Germans tend to eat out, Crusty rolls are breakfast fare, toast doesnt really figure in the German diet. Many UK vans never have the Oven used either, some people never use the on board loo or shower either, often makes me wonder why they get a motorhome !

If your going to be a site wallah, a small combi Microwave Grill Oven would be OK. these are quite easy to mount securely.

Geo


----------



## Texas (May 9, 2005)

*HYMMI* said 'a brilliant toastmaker you use on the hob'.

Any chance of a piccy/description of the toast maker?

We have a 'hob type' toast maker, but it's not very impressive.

Ours is about the size of a video tape cassette, but tends to dry out the bread before it ever gets toasted...and it takes ages.

Texas


----------



## hymmi (May 9, 2005)

Hi Texas,

Sorry cannot get pics on,  .

These are australian and sold by the firm that make the skillit's everyone use's,cost about £6.It is 41/2 x 61/2 .
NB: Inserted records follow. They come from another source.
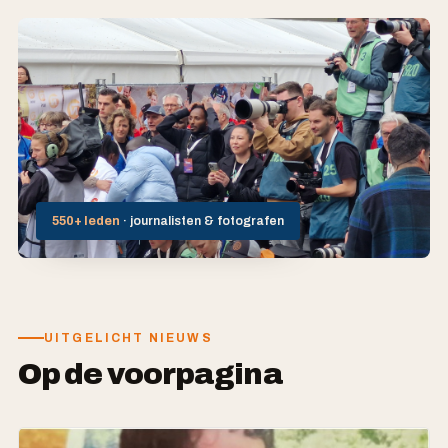
550+ leden
· journalisten & fotografen
UITGELICHT NIEUWS
Op de voorpagina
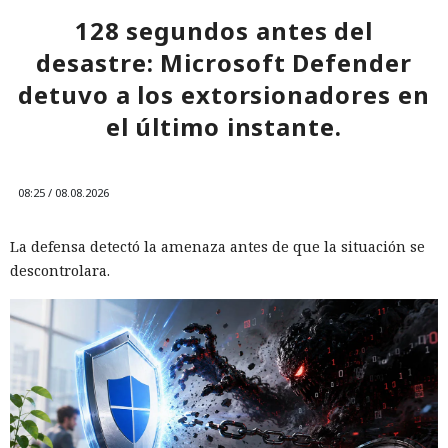
128 segundos antes del
desastre: Microsoft Defender
detuvo a los extorsionadores en
el último instante.
08:25 / 08.08.2026
La defensa detectó la amenaza antes de que la situación se
descontrolara.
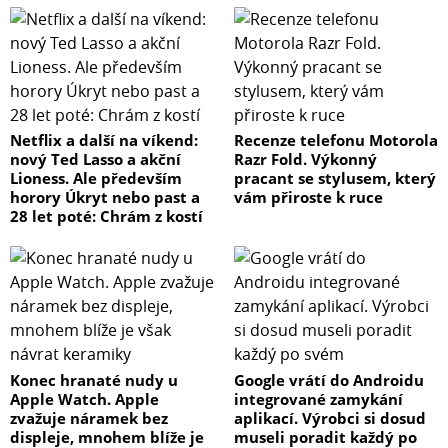
Netflix a další na víkend:
Recenze telefonu Motorola
nový Ted Lasso a akční
Razr Fold. Výkonný
Lioness. Ale především
pracant se stylusem, který
horory Úkryt nebo past a
vám přiroste k ruce
28 let poté: Chrám z kostí
Konec hranaté nudy u
Google vrátí do Androidu
Apple Watch. Apple
integrované zamykání
zvažuje náramek bez
aplikací. Výrobci si dosud
displeje, mnohem blíže je
museli poradit každý po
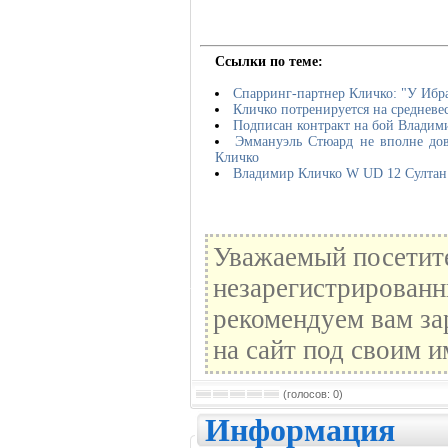
Ссылки по теме:
Спарринг-партнер Кличко: "У Ибр
Кличко потренируется на средневе
Подписан контракт на бой Владим
Эммануэль Стюард не вполне до
Кличко
Владимир Кличко W UD 12 Султан
Уважаемый посетите
незарегистрированн
рекомендуем вам за
на сайт под своим и
(голосов: 0)
Информация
If you pm me your e-mail address i will take pic and send it to you.It really is as good as grilled toast.

I have picture if anyone wants to put it on for me.


----------



## Texas (May 9, 2005)

Thank you himmi, I don't know, but I think *pm* must mean 'post a message'? Any way my email address is: *[email protected]* thanks for taking the trouble.

My apologies for crashing this thread.

Texas


----------



## hymmi (May 9, 2005)

Hi Texas,

That was me altering my post......

This is address to send for them D & F Promotions.Greenways Farm.Flaxlands.Carleton Rode.Norfolk.NR16 1AD 01953 789175


----------



## Texas (May 9, 2005)

Thanks again himmi, I think I may have one, does yours have a mesh type section for resting the bread on above a box like doings? 
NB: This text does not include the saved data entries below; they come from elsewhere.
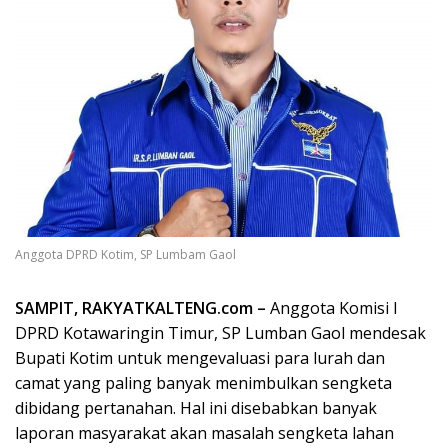
Anggota DPRD Kotim, SP Lumbam Gaol
SAMPIT, RAKYATKALTENG.com –
Anggota Komisi I
DPRD Kotawaringin Timur, SP Lumban Gaol mendesak
Bupati Kotim untuk mengevaluasi para lurah dan
camat yang paling banyak menimbulkan sengketa
dibidang pertanahan. Hal ini disebabkan banyak
laporan masyarakat akan masalah sengketa lahan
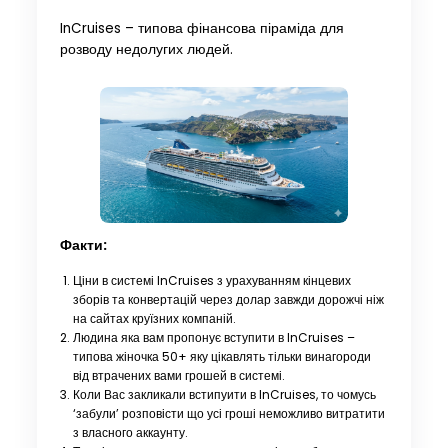
InCruises – типова фінансова піраміда для
розводу недолугих людей.
Факти:
Ціни в системі InCruises з урахуванням кінцевих
зборів та конвертацій через долар завжди дорожчі ніж
на сайтах круїзних компаній.
Людина яка вам пропонує вступити в InCruises –
типова жіночка 50+ яку цікавлять тільки винагороди
від втрачених вами грошей в системі.
Коли Вас закликали встипуити в InCruises, то чомусь
‘забули’ розповісти що усі гроші неможливо витратити
з власного аккаунту.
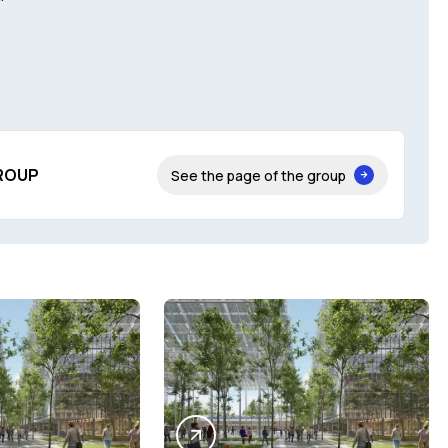
ROUP
See the page of the group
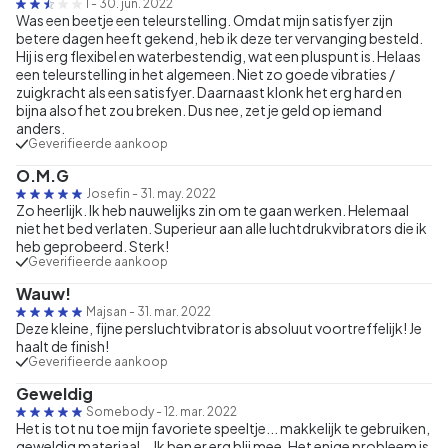
I
-
30. jun. 2022
Was een beetje een teleurstelling. Omdat mijn satisfyer zijn
betere dagen heeft gekend, heb ik deze ter vervanging besteld.
Hij is erg flexibel en waterbestendig, wat een pluspunt is. Helaas
een teleurstelling in het algemeen. Niet zo goede vibraties /
zuigkracht als een satisfyer. Daarnaast klonk het erg hard en
bijna alsof het zou breken. Dus nee, zet je geld op iemand
anders.
Geverifieerde aankoop
O.M.G
Josefin
-
31. may. 2022
Zo heerlijk. Ik heb nauwelijks zin om te gaan werken. Helemaal
niet het bed verlaten. Superieur aan alle luchtdrukvibrators die ik
heb geprobeerd. Sterk!
Geverifieerde aankoop
Wauw!
Majsan
-
31. mar. 2022
Deze kleine, fijne persluchtvibrator is absoluut voortreffelijk! Je
haalt de finish!
Geverifieerde aankoop
Geweldig
Somebody
-
12. mar. 2022
Het is tot nu toe mijn favoriete speeltje... makkelijk te gebruiken,
geweldig materiaal... Ik ben er erg blij mee. Het enige probleem is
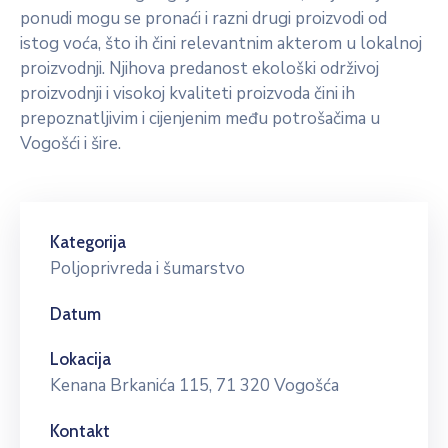
ponudi mogu se pronaći i razni drugi proizvodi od
istog voća, što ih čini relevantnim akterom u lokalnoj
proizvodnji. Njihova predanost ekološki održivoj
proizvodnji i visokoj kvaliteti proizvoda čini ih
prepoznatljivim i cijenjenim među potrošačima u
Vogošći i šire.
Kategorija
Poljoprivreda i šumarstvo
Datum
Lokacija
Kenana Brkanića 115, 71 320 Vogošća
Kontakt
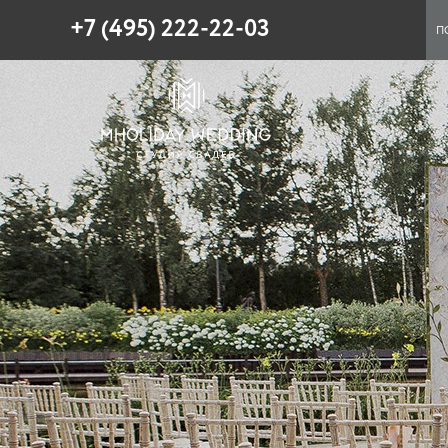
+7 (495) 222-22-03
П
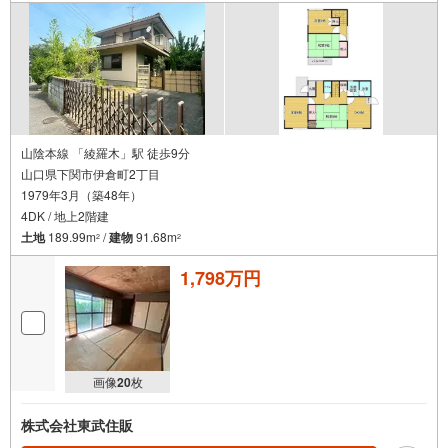
山陰本線 「綾羅木」駅 徒歩9分
山口県下関市伊倉町2丁目
1979年3月（築48年）
4DK / 地上2階建
土地
189.99m
/
建物
91.68m
2
2
1,798万円
画像
20
枚
株式会社東武住販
Does it collapse flat when not in use?

I'm going to pop over to my garage and have a look.

Texas


----------



## Anonymous (Nov 10, 2000)

I rather like the Rayburn although Rangemasters are quite good. Might be a squeeze though.


----------



## rod_vw (May 10, 2005)

Hi new Hymer owner,

Sorry I cannot reply with any knowledge of the Hymer but you may try this site as a start http://www.calormarineshop.co.uk/acatalog/SMEV_marine_cookers.html. Yes I know it looks 'non camper' but it's a good introduction to the SMEV range.

There are many suppliers in our camper world but I personally start with Autocraft at Staveley, Chesterfield www.autocraftcaravans.com.

I hope that this helps.

Rod


----------



## hymmi (May 9, 2005)

Hi again Texas,

It has diffuser on bottom about one inch gap then mesh,yes folds flat.

What's in the garage then,this sounds ominous 8O


----------